Object localization data
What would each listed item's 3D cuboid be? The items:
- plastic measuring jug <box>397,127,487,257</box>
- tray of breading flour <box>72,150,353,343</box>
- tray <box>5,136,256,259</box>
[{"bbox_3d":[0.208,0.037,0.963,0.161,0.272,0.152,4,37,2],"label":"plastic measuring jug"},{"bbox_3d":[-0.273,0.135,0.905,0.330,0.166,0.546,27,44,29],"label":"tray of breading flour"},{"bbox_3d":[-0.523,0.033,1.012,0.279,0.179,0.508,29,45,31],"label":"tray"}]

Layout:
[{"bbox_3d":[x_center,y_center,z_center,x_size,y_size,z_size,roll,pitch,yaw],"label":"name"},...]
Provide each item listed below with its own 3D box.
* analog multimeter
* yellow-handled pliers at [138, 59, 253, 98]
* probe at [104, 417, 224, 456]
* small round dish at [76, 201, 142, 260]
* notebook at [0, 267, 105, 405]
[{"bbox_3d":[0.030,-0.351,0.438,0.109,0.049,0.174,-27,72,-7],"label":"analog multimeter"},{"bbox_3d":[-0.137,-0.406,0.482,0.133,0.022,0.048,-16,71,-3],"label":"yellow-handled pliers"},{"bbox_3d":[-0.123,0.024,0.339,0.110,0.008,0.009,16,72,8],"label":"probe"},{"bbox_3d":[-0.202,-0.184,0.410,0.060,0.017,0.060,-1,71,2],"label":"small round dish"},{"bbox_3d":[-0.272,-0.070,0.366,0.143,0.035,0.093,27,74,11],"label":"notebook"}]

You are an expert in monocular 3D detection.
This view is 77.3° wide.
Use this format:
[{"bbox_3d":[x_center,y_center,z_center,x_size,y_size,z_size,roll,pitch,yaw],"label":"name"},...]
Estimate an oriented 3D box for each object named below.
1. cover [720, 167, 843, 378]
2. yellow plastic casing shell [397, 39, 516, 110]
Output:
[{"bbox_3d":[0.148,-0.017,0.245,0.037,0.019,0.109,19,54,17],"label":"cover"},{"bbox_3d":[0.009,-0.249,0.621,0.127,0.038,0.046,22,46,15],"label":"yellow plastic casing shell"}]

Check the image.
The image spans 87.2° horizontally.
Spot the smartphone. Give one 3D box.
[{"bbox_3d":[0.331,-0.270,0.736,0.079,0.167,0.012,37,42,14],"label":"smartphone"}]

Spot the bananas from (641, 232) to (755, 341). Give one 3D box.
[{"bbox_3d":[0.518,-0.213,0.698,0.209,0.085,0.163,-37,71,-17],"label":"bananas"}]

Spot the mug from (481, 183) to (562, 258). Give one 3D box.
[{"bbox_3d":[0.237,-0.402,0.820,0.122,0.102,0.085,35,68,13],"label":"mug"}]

PROBLEM REQUIREMENTS: The reply must consist solely of the lines from the one containing "This view is 77.3° wide." through the last line of the data, reproduced exactly.

OUTPUT OF THE TASK:
This view is 77.3° wide.
Use this format:
[{"bbox_3d":[x_center,y_center,z_center,x_size,y_size,z_size,roll,pitch,yaw],"label":"name"},...]
Estimate an oriented 3D box for each object named below.
1. cover [720, 167, 843, 378]
2. yellow plastic casing shell [397, 39, 516, 110]
Output:
[{"bbox_3d":[0.148,-0.017,0.245,0.037,0.019,0.109,19,54,17],"label":"cover"},{"bbox_3d":[0.009,-0.249,0.621,0.127,0.038,0.046,22,46,15],"label":"yellow plastic casing shell"}]

Check the image.
The image spans 87.2° horizontally.
Spot the smartphone. Give one 3D box.
[{"bbox_3d":[0.331,-0.270,0.736,0.079,0.167,0.012,37,42,14],"label":"smartphone"}]

Spot the bananas from (641, 232) to (755, 341). Give one 3D box.
[{"bbox_3d":[0.518,-0.213,0.698,0.209,0.085,0.163,-37,71,-17],"label":"bananas"}]

Spot the mug from (481, 183) to (562, 258). Give one 3D box.
[{"bbox_3d":[0.237,-0.402,0.820,0.122,0.102,0.085,35,68,13],"label":"mug"}]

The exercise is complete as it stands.